--- Data section ---
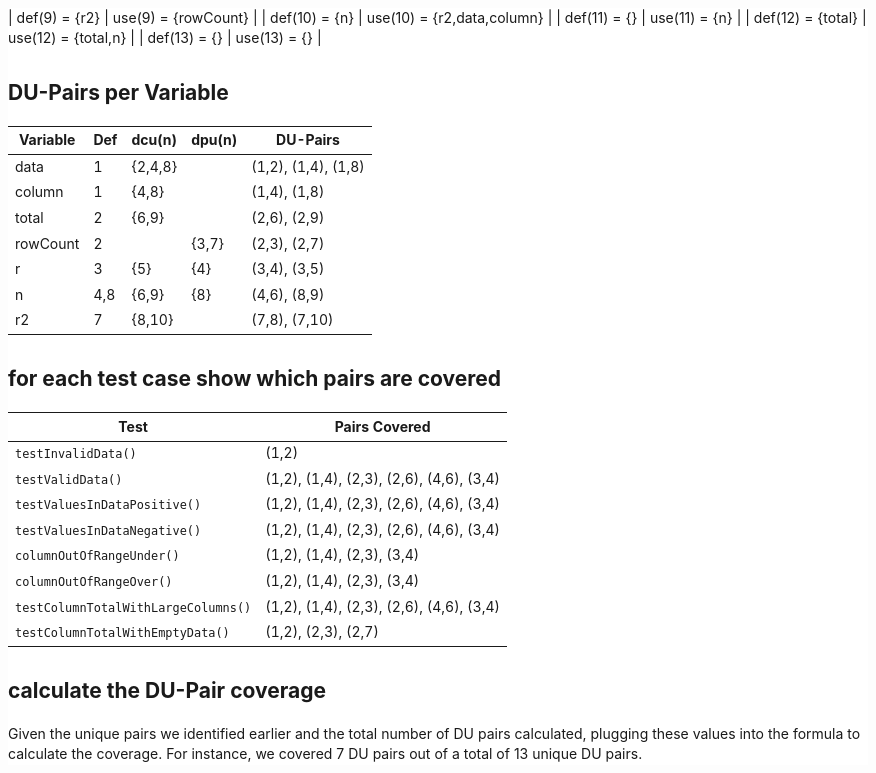 | def(9)  = {r2}     | use(9)  = {rowCount} |
| def(10) = {n}     | use(10) = {r2,data,column}  |
| def(11)  = {}    | use(11) = {n}  |
| def(12)   = {total}   | use(12)  = {total,n} |
| def(13)  = {}    | use(13)  = {} |



## DU-Pairs per Variable
| Variable  | Def | dcu(n)   | dpu(n) | DU-Pairs            |
|-----------|-----|----------|--------|---------------------|
| data      | 1   | {2,4,8}  |        | (1,2), (1,4), (1,8)  |
| column    | 1   | {4,8}    |        | (1,4), (1,8)        |
| total     | 2   | {6,9}    |        | (2,6), (2,9)        |
| rowCount  | 2   |          | {3,7}  | (2,3), (2,7)        |
| r         | 3   | {5}      | {4}    | (3,4), (3,5)        |
| n         | 4,8 | {6,9}    | {8}    | (4,6), (8,9)        |
| r2        | 7   | {8,10}   |        | (7,8), (7,10)       |


## for each test case show which pairs are covered
| Test                                     | Pairs Covered                 |
|------------------------------------------|-------------------------------|
| `testInvalidData()`                      | (1,2)                         |
| `testValidData()`                        | (1,2), (1,4), (2,3), (2,6), (4,6), (3,4) |
| `testValuesInDataPositive()`             | (1,2), (1,4), (2,3), (2,6), (4,6), (3,4) |
| `testValuesInDataNegative()`             | (1,2), (1,4), (2,3), (2,6), (4,6), (3,4) |
| `columnOutOfRangeUnder()`                | (1,2), (1,4), (2,3), (3,4)    |
| `columnOutOfRangeOver()`                 | (1,2), (1,4), (2,3), (3,4)    |
| `testColumnTotalWithLargeColumns()`      | (1,2), (1,4), (2,3), (2,6), (4,6), (3,4) |
| `testColumnTotalWithEmptyData()`         | (1,2), (2,3), (2,7)           |


## calculate the DU-Pair coverage

Given the unique pairs we identified earlier and the total number of DU pairs calculated, plugging these values into the formula to calculate the coverage. For instance, we covered 7 DU pairs out of a total of 13 unique DU pairs.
---
**What you are asked to do**
Omit the pictures. Print, word for word, the lines from the beginning of the entries above through the line that holds "## for each".

**Answer box**
 | def(9)  = {r2}     | use(9)  = {rowCount} |
| def(10) = {n}     | use(10) = {r2,data,column}  |
| def(11)  = {}    | use(11) = {n}  |
| def(12)   = {total}   | use(12)  = {total,n} |
| def(13)  = {}    | use(13)  = {} |



## DU-Pairs per Variable
| Variable  | Def | dcu(n)   | dpu(n) | DU-Pairs            |
|-----------|-----|----------|--------|---------------------|
| data      | 1   | {2,4,8}  |        | (1,2), (1,4), (1,8)  |
| column    | 1   | {4,8}    |        | (1,4), (1,8)        |
| total     | 2   | {6,9}    |        | (2,6), (2,9)        |
| rowCount  | 2   |          | {3,7}  | (2,3), (2,7)        |
| r         | 3   | {5}      | {4}    | (3,4), (3,5)        |
| n         | 4,8 | {6,9}    | {8}    | (4,6), (8,9)        |
| r2        | 7   | {8,10}   |        | (7,8), (7,10)       |


## for each test case show which pairs are covered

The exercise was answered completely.